Traditionally, methods like ELISA (Enzyme-Linked Immunosorbent Assay) or Western Blot are in use for a single-analyte, or analysis of a single intracellular or extracellular protein at a time. These are also called singleplex protein detection methods. Both these methods are costly, time-consuming, and sample-depleting when one wishes to measure multiple markers in each sample.

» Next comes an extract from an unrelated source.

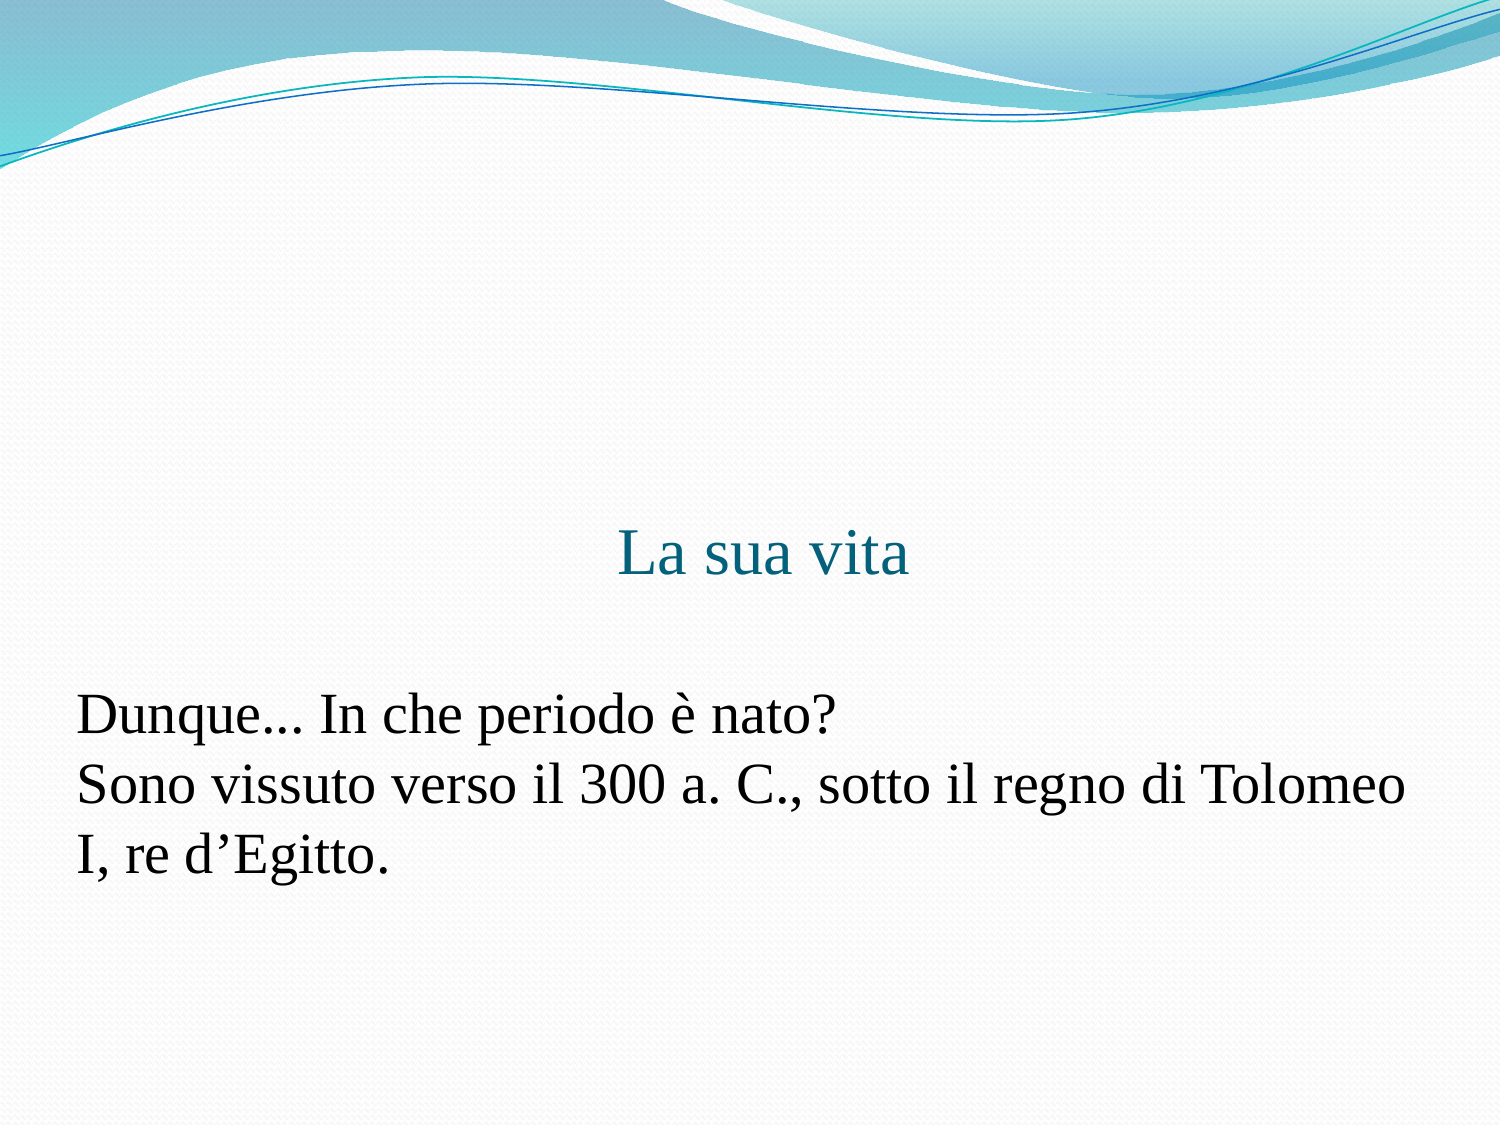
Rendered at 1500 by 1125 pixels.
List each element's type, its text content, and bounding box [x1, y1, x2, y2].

title La sua vita Dunque... In che periodo è nato? Sono vissuto verso il 300 a. C., sotto il regno di Tolomeo I, re d’Egitto. [76, 0, 1425, 1080]
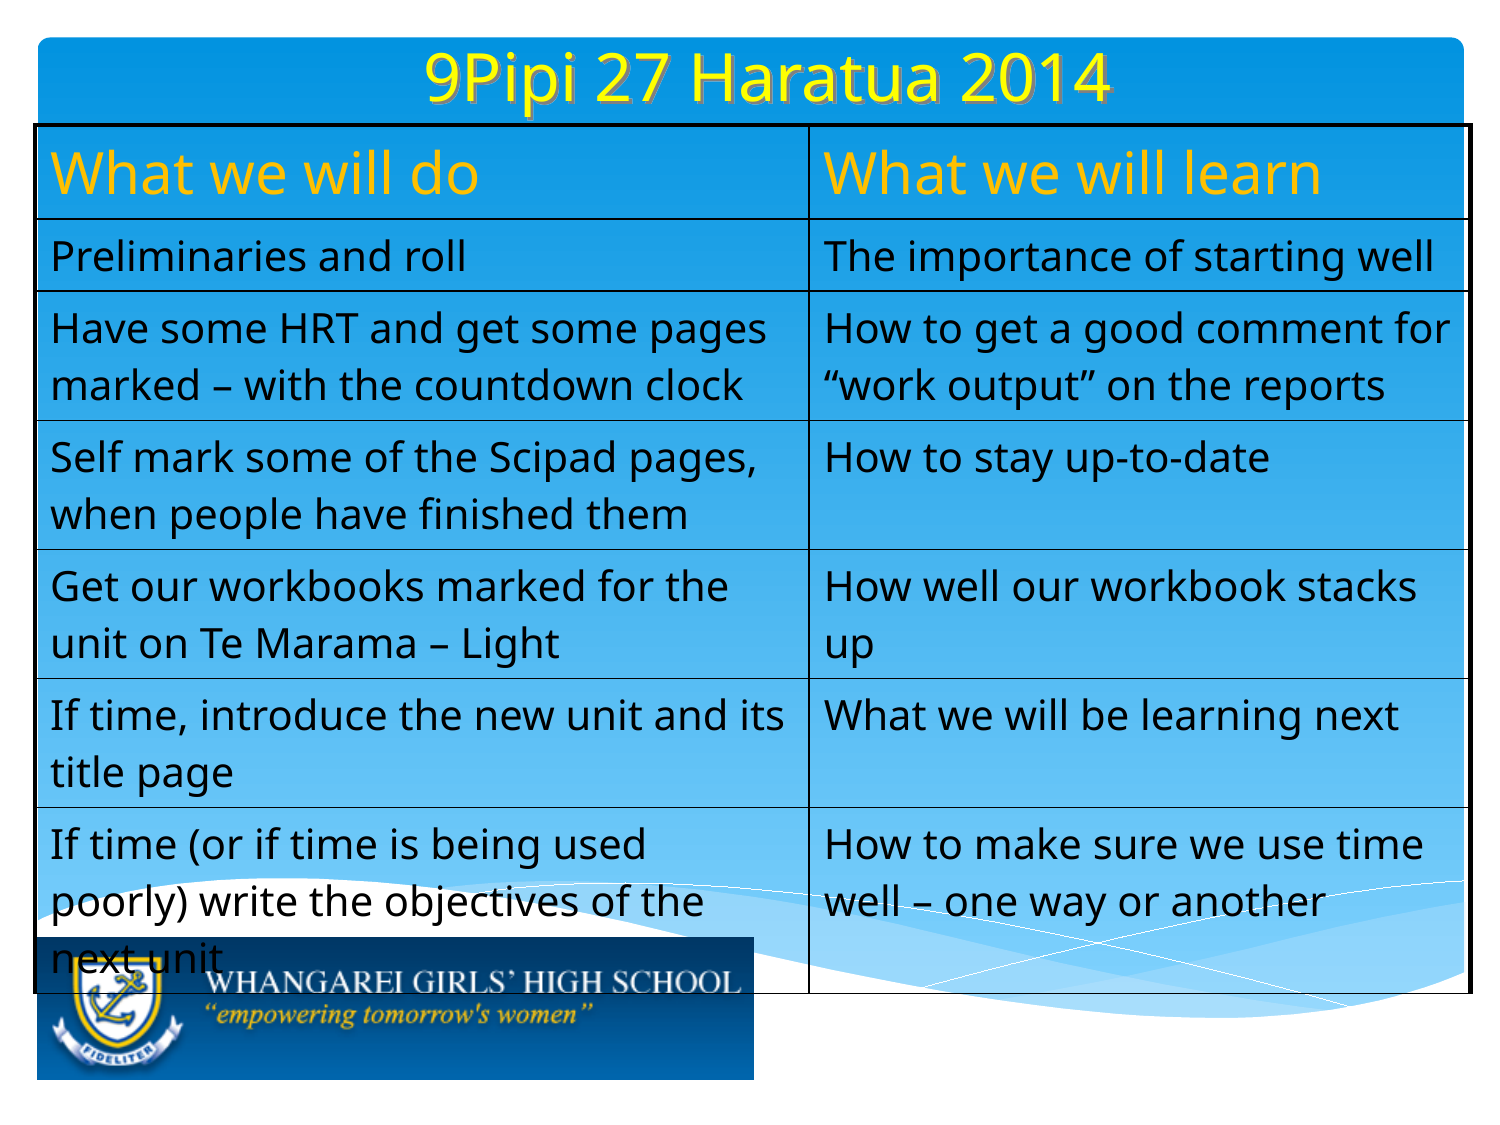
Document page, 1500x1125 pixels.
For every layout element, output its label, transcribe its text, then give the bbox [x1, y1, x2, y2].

An alternative to these laborious techniques is Luminex xMAP (Multi-Analyte Profiling) technology. It enables scientists to measure large numbers of proteins present in the given sample within a single reaction. It is also known as Multiplexing. It is a type of solid-phase Immunoassays, where the result analysis is carried out by the Luminex 100/200™ instrument.
Principle of Luminex multiplex assays
Luminex Assay make use of different colored beads of superparamagnet, which are having a coating of antibodies specific to the analyte under study. These beads are added to and incubated with the sample. If the analyte has the molecules specific for the antibodies on the beads, they will get captured by these beads. The detection of these conjugates needs a unique instrument.
How Luminex Multiplex technology works?
Luminex technology is a combination of advanced fluidics, digital signal processing, and optics. xMAP technology has a flexible design, which helps in performing a variety of bioassays accurately, cost-effectively, and quickly.
Mechanism of Luminex Multiplex assay
- xMAP technology makes use of microspheres or beads made up of superparamagnet having 6.5-micron size.
- The core of the sphere has a magnet, and the surface is of polystyrene.
- Red and infrared fluorophore or dyes are present in each bead in different proportions.
- These differing proportions of the fluorophores result in the generation of 100 unique spectral peaks, each representing an individual microsphere.
- These spectra are then recognized and identified by the detection system of Luminex xMAP.
- It allows the qualitative and quantitative analysis of multiple analytes using a single well.
The procedural guidelines
- Take a filter bottom microplate with 96 or more wells.
- Mix beads having varying proportions of a fluorophore and different analyte-specific antibodies with the analyte in the well.
- There will be a separate well for Standard, sample, and control analyte concentrations.
- Allow the mixture in the wells to incubate.
- Initially, the analytes bind to the antibodies on the beads.
- Wash the wells to removes unbound beads.
- Now is the time for the addition of detector antibodies, which are analyte-specific and having some tagging and incubation.
- The detector antibodies bind to the epitopes of the appropriate analytes, which in turn is present on the beads.
- After washing, add streptavidin and R-Phycoerythrin (Streptavidin-RPE) conjugate to the system and incubate.
- Here, the biotinylated detector antibodies in association with the analytes on the beads form a four-member sandwich.
- After washing, the beads are subject to the Luminex 100/200™ instrument for analysis.
- You can find The concentration of the analytes by monitoring the level of R-Phycoerythrin (RPE) fluorescence and the spectral properties of the beads.
Luminex Multiplex is a solid-phase immunological assay that makes the simultaneous detection of multiple proteins in a sample quick and efficient.